> _Task to complete_: Below are records. Count every line containing the word "begin" and give the number alone.

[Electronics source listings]
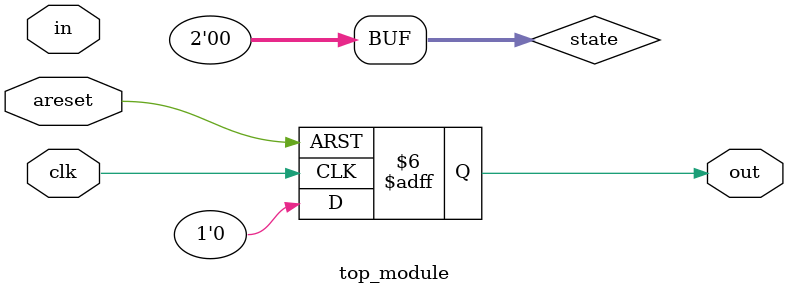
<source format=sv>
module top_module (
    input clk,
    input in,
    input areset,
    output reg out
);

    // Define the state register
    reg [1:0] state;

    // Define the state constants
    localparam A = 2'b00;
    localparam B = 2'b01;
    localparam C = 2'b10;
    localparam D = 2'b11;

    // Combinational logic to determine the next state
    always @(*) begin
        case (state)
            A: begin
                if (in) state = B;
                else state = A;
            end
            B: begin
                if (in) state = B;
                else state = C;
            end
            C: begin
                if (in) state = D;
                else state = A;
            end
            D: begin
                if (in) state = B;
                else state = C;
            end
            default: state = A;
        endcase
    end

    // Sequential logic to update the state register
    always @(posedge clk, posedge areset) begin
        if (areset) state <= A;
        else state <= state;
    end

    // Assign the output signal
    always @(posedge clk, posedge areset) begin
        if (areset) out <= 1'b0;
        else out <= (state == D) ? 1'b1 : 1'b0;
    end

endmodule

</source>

...

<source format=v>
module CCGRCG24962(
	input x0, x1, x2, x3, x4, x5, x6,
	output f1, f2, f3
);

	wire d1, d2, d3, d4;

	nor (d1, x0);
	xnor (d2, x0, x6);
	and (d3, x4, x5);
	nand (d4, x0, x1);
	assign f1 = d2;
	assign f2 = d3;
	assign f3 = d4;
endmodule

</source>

> _Task solution_: 7